* Work to complete *
After reading the lines below, count those that contain "delta" and give the count alone.

--- START ---

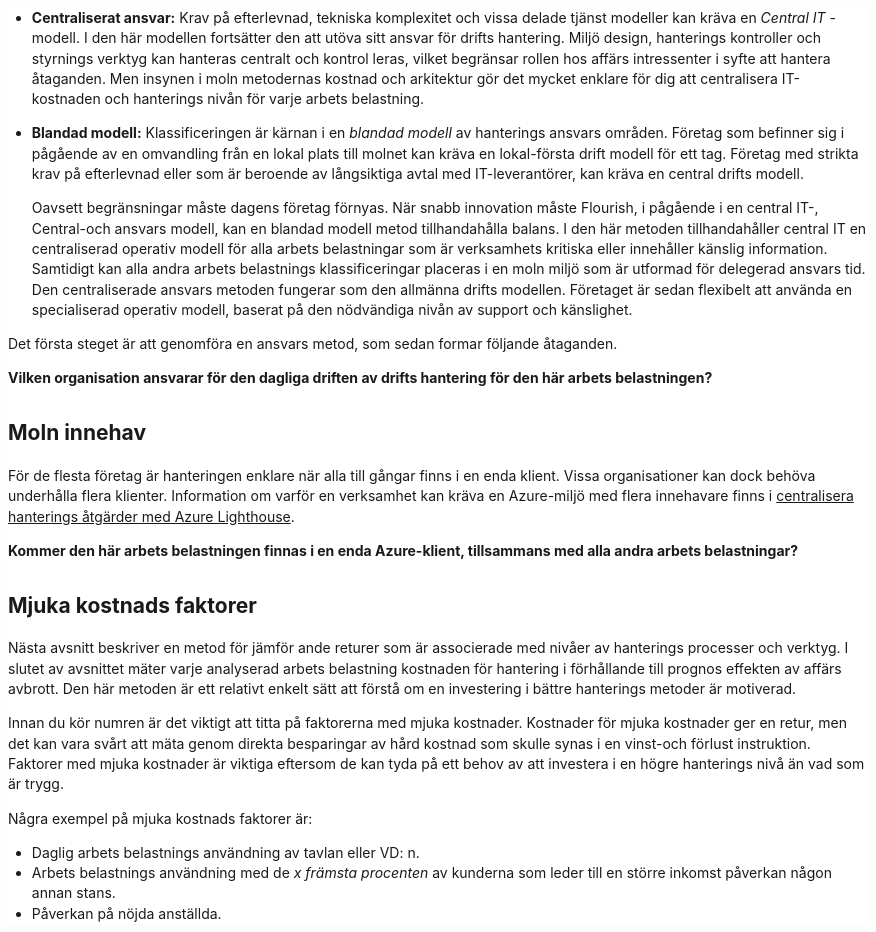 - **Centraliserat ansvar:** Krav på efterlevnad, tekniska komplexitet och vissa delade tjänst modeller kan kräva en _Central IT_ -modell. I den här modellen fortsätter den att utöva sitt ansvar för drifts hantering. Miljö design, hanterings kontroller och styrnings verktyg kan hanteras centralt och kontrol leras, vilket begränsar rollen hos affärs intressenter i syfte att hantera åtaganden. Men insynen i moln metodernas kostnad och arkitektur gör det mycket enklare för dig att centralisera IT-kostnaden och hanterings nivån för varje arbets belastning.

- **Blandad modell:** Klassificeringen är kärnan i en _blandad modell_ av hanterings ansvars områden. Företag som befinner sig i pågående av en omvandling från en lokal plats till molnet kan kräva en lokal-första drift modell för ett tag. Företag med strikta krav på efterlevnad eller som är beroende av långsiktiga avtal med IT-leverantörer, kan kräva en central drifts modell.

  Oavsett begränsningar måste dagens företag förnyas. När snabb innovation måste Flourish, i pågående i en central IT-, Central-och ansvars modell, kan en blandad modell metod tillhandahålla balans. I den här metoden tillhandahåller central IT en centraliserad operativ modell för alla arbets belastningar som är verksamhets kritiska eller innehåller känslig information. Samtidigt kan alla andra arbets belastnings klassificeringar placeras i en moln miljö som är utformad för delegerad ansvars tid. Den centraliserade ansvars metoden fungerar som den allmänna drifts modellen. Företaget är sedan flexibelt att använda en specialiserad operativ modell, baserat på den nödvändiga nivån av support och känslighet.

Det första steget är att genomföra en ansvars metod, som sedan formar följande åtaganden.

**Vilken organisation ansvarar för den dagliga driften av drifts hantering för den här arbets belastningen?**

## <a name="cloud-tenancy"></a>Moln innehav

För de flesta företag är hanteringen enklare när alla till gångar finns i en enda klient. Vissa organisationer kan dock behöva underhålla flera klienter. Information om varför en verksamhet kan kräva en Azure-miljö med flera innehavare finns i [centralisera hanterings åtgärder med Azure Lighthouse](../centralize-operations.md).

**Kommer den här arbets belastningen finnas i en enda Azure-klient, tillsammans med alla andra arbets belastningar?**

## <a name="soft-cost-factors"></a>Mjuka kostnads faktorer

Nästa avsnitt beskriver en metod för jämför ande returer som är associerade med nivåer av hanterings processer och verktyg. I slutet av avsnittet mäter varje analyserad arbets belastning kostnaden för hantering i förhållande till prognos effekten av affärs avbrott. Den här metoden är ett relativt enkelt sätt att förstå om en investering i bättre hanterings metoder är motiverad.

Innan du kör numren är det viktigt att titta på faktorerna med mjuka kostnader. Kostnader för mjuka kostnader ger en retur, men det kan vara svårt att mäta genom direkta besparingar av hård kostnad som skulle synas i en vinst-och förlust instruktion. Faktorer med mjuka kostnader är viktiga eftersom de kan tyda på ett behov av att investera i en högre hanterings nivå än vad som är trygg.

Några exempel på mjuka kostnads faktorer är:

- Daglig arbets belastnings användning av tavlan eller VD: n.
- Arbets belastnings användning med de _x främsta procenten_ av kunderna som leder till en större inkomst påverkan någon annan stans.
- Påverkan på nöjda anställda.
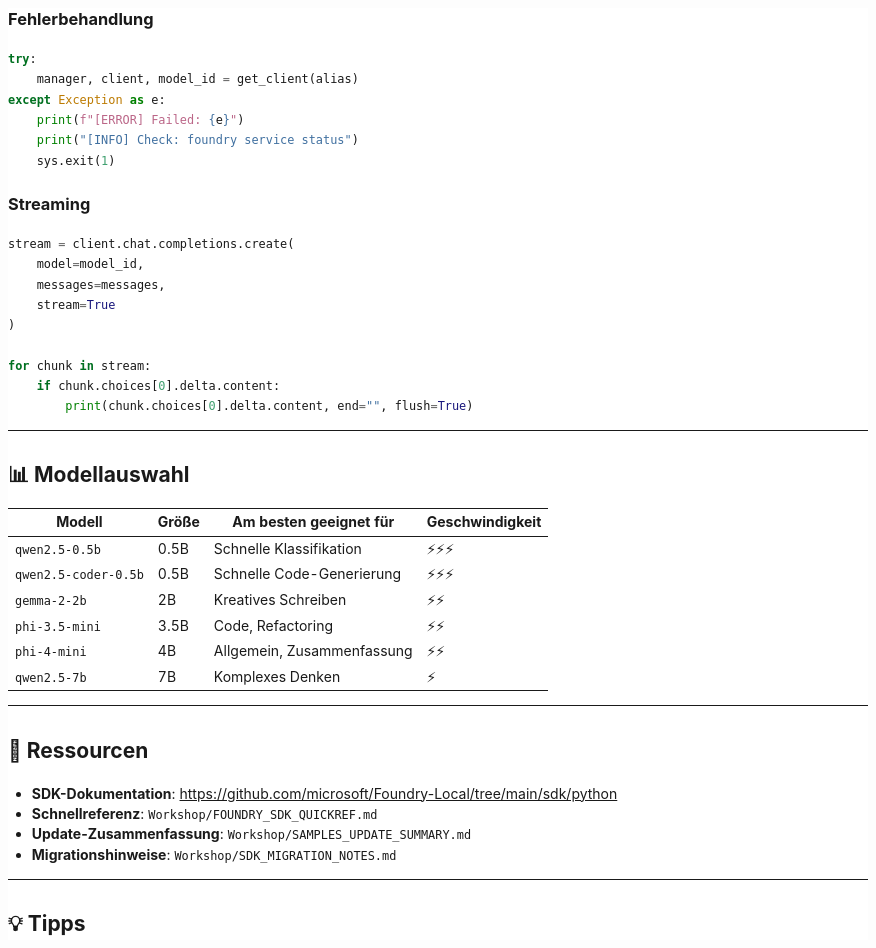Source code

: ### Fehlerbehandlung
```python
try:
    manager, client, model_id = get_client(alias)
except Exception as e:
    print(f"[ERROR] Failed: {e}")
    print("[INFO] Check: foundry service status")
    sys.exit(1)
```

### Streaming
```python
stream = client.chat.completions.create(
    model=model_id,
    messages=messages,
    stream=True
)

for chunk in stream:
    if chunk.choices[0].delta.content:
        print(chunk.choices[0].delta.content, end="", flush=True)
```

---

## 📊 Modellauswahl

| Modell | Größe | Am besten geeignet für | Geschwindigkeit |
|--------|-------|-------------------------|-----------------|
| `qwen2.5-0.5b` | 0.5B | Schnelle Klassifikation | ⚡⚡⚡ |
| `qwen2.5-coder-0.5b` | 0.5B | Schnelle Code-Generierung | ⚡⚡⚡ |
| `gemma-2-2b` | 2B | Kreatives Schreiben | ⚡⚡ |
| `phi-3.5-mini` | 3.5B | Code, Refactoring | ⚡⚡ |
| `phi-4-mini` | 4B | Allgemein, Zusammenfassung | ⚡⚡ |
| `qwen2.5-7b` | 7B | Komplexes Denken | ⚡ |

---

## 🔗 Ressourcen

- **SDK-Dokumentation**: https://github.com/microsoft/Foundry-Local/tree/main/sdk/python
- **Schnellreferenz**: `Workshop/FOUNDRY_SDK_QUICKREF.md`
- **Update-Zusammenfassung**: `Workshop/SAMPLES_UPDATE_SUMMARY.md`
- **Migrationshinweise**: `Workshop/SDK_MIGRATION_NOTES.md`

---

## 💡 Tipps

--- END ---

* Output *
2